===== DATA =====

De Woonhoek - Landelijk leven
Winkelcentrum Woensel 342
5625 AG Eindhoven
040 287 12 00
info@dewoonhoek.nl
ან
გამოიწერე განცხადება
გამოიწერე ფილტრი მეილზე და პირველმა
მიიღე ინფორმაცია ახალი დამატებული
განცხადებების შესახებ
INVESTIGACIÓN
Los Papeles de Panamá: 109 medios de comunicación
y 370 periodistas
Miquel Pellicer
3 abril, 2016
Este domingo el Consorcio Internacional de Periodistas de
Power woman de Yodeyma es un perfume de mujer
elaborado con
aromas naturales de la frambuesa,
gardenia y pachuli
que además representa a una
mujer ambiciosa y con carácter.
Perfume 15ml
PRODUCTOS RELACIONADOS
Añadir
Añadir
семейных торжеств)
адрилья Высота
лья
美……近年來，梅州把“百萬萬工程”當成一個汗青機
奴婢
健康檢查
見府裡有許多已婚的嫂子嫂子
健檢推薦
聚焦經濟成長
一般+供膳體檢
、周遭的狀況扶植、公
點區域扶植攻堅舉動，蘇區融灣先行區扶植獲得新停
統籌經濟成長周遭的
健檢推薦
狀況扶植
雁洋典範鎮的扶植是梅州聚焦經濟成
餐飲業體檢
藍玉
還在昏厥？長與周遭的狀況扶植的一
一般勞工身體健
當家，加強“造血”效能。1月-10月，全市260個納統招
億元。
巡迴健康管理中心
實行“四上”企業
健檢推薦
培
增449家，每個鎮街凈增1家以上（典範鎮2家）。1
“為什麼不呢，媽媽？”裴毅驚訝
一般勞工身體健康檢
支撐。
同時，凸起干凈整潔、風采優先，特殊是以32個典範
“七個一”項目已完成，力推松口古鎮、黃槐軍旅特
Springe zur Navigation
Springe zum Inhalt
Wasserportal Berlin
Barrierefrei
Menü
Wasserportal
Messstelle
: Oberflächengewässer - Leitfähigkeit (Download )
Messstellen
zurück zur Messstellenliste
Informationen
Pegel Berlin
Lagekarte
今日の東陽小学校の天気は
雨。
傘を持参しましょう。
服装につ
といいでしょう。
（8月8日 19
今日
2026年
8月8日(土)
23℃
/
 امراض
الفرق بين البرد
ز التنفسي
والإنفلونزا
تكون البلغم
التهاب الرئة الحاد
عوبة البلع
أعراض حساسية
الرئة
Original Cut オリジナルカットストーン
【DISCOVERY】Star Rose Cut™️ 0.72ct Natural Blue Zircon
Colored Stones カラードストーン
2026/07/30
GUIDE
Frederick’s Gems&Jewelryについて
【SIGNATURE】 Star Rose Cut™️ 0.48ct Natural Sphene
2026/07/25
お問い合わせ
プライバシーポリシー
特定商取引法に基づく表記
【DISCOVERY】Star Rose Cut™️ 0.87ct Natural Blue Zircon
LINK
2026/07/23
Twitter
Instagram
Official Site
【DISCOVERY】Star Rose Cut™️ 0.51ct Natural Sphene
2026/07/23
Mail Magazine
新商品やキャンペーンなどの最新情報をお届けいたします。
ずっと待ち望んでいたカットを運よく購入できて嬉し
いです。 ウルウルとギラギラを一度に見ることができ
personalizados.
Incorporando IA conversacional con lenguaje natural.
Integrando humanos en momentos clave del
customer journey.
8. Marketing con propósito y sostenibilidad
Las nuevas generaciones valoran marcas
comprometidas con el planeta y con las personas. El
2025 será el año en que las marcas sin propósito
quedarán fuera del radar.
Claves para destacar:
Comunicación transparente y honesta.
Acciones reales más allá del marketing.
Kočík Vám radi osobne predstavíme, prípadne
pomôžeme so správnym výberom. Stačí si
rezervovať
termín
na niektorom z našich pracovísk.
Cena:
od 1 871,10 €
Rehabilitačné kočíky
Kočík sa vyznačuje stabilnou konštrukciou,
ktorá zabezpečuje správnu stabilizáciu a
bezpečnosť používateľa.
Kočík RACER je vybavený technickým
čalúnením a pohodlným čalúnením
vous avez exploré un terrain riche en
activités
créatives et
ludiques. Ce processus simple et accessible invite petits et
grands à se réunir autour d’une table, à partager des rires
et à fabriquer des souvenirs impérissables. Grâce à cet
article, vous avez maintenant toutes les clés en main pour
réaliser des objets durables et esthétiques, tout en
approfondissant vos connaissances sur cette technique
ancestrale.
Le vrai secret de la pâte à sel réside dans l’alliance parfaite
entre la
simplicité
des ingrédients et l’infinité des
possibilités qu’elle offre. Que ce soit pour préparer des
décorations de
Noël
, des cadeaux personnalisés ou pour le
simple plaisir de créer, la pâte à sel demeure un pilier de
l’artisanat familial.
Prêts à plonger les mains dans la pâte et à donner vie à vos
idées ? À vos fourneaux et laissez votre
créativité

=====

■ INSTRUCTIONS FOR THE TASK: Return each line of the data above verbatim.

■ ANSWER AREA:
De Woonhoek - Landelijk leven
Winkelcentrum Woensel 342
5625 AG Eindhoven
040 287 12 00
info@dewoonhoek.nl
ან
გამოიწერე განცხადება
გამოიწერე ფილტრი მეილზე და პირველმა
მიიღე ინფორმაცია ახალი დამატებული
განცხადებების შესახებ
INVESTIGACIÓN
Los Papeles de Panamá: 109 medios de comunicación
y 370 periodistas
Miquel Pellicer
3 abril, 2016
Este domingo el Consorcio Internacional de Periodistas de
Power woman de Yodeyma es un perfume de mujer
elaborado con
aromas naturales de la frambuesa,
gardenia y pachuli
que además representa a una
mujer ambiciosa y con carácter.
Perfume 15ml
PRODUCTOS RELACIONADOS
Añadir
Añadir
семейных торжеств)
адрилья Высота
лья
美……近年來，梅州把“百萬萬工程”當成一個汗青機
奴婢
健康檢查
見府裡有許多已婚的嫂子嫂子
健檢推薦
聚焦經濟成長
一般+供膳體檢
、周遭的狀況扶植、公
點區域扶植攻堅舉動，蘇區融灣先行區扶植獲得新停
統籌經濟成長周遭的
健檢推薦
狀況扶植
雁洋典範鎮的扶植是梅州聚焦經濟成
餐飲業體檢
藍玉
還在昏厥？長與周遭的狀況扶植的一
一般勞工身體健
當家，加強“造血”效能。1月-10月，全市260個納統招
億元。
巡迴健康管理中心
實行“四上”企業
健檢推薦
培
增449家，每個鎮街凈增1家以上（典範鎮2家）。1
“為什麼不呢，媽媽？”裴毅驚訝
一般勞工身體健康檢
支撐。
同時，凸起干凈整潔、風采優先，特殊是以32個典範
“七個一”項目已完成，力推松口古鎮、黃槐軍旅特
Springe zur Navigation
Springe zum Inhalt
Wasserportal Berlin
Barrierefrei
Menü
Wasserportal
Messstelle
: Oberflächengewässer - Leitfähigkeit (Download )
Messstellen
zurück zur Messstellenliste
Informationen
Pegel Berlin
Lagekarte
今日の東陽小学校の天気は
雨。
傘を持参しましょう。
服装につ
といいでしょう。
（8月8日 19
今日
2026年
8月8日(土)
23℃
/
 امراض
الفرق بين البرد
ز التنفسي
والإنفلونزا
تكون البلغم
التهاب الرئة الحاد
عوبة البلع
أعراض حساسية
الرئة
Original Cut オリジナルカットストーン
【DISCOVERY】Star Rose Cut™️ 0.72ct Natural Blue Zircon
Colored Stones カラードストーン
2026/07/30
GUIDE
Frederick’s Gems&Jewelryについて
【SIGNATURE】 Star Rose Cut™️ 0.48ct Natural Sphene
2026/07/25
お問い合わせ
プライバシーポリシー
特定商取引法に基づく表記
【DISCOVERY】Star Rose Cut™️ 0.87ct Natural Blue Zircon
LINK
2026/07/23
Twitter
Instagram
Official Site
【DISCOVERY】Star Rose Cut™️ 0.51ct Natural Sphene
2026/07/23
Mail Magazine
新商品やキャンペーンなどの最新情報をお届けいたします。
ずっと待ち望んでいたカットを運よく購入できて嬉し
いです。 ウルウルとギラギラを一度に見ることができ
personalizados.
Incorporando IA conversacional con lenguaje natural.
Integrando humanos en momentos clave del
customer journey.
8. Marketing con propósito y sostenibilidad
Las nuevas generaciones valoran marcas
comprometidas con el planeta y con las personas. El
2025 será el año en que las marcas sin propósito
quedarán fuera del radar.
Claves para destacar:
Comunicación transparente y honesta.
Acciones reales más allá del marketing.
Kočík Vám radi osobne predstavíme, prípadne
pomôžeme so správnym výberom. Stačí si
rezervovať
termín
na niektorom z našich pracovísk.
Cena:
od 1 871,10 €
Rehabilitačné kočíky
Kočík sa vyznačuje stabilnou konštrukciou,
ktorá zabezpečuje správnu stabilizáciu a
bezpečnosť používateľa.
Kočík RACER je vybavený technickým
čalúnením a pohodlným čalúnením
vous avez exploré un terrain riche en
activités
créatives et
ludiques. Ce processus simple et accessible invite petits et
grands à se réunir autour d’une table, à partager des rires
et à fabriquer des souvenirs impérissables. Grâce à cet
article, vous avez maintenant toutes les clés en main pour
réaliser des objets durables et esthétiques, tout en
approfondissant vos connaissances sur cette technique
ancestrale.
Le vrai secret de la pâte à sel réside dans l’alliance parfaite
entre la
simplicité
des ingrédients et l’infinité des
possibilités qu’elle offre. Que ce soit pour préparer des
décorations de
Noël
, des cadeaux personnalisés ou pour le
simple plaisir de créer, la pâte à sel demeure un pilier de
l’artisanat familial.
Prêts à plonger les mains dans la pâte et à donner vie à vos
idées ? À vos fourneaux et laissez votre
créativité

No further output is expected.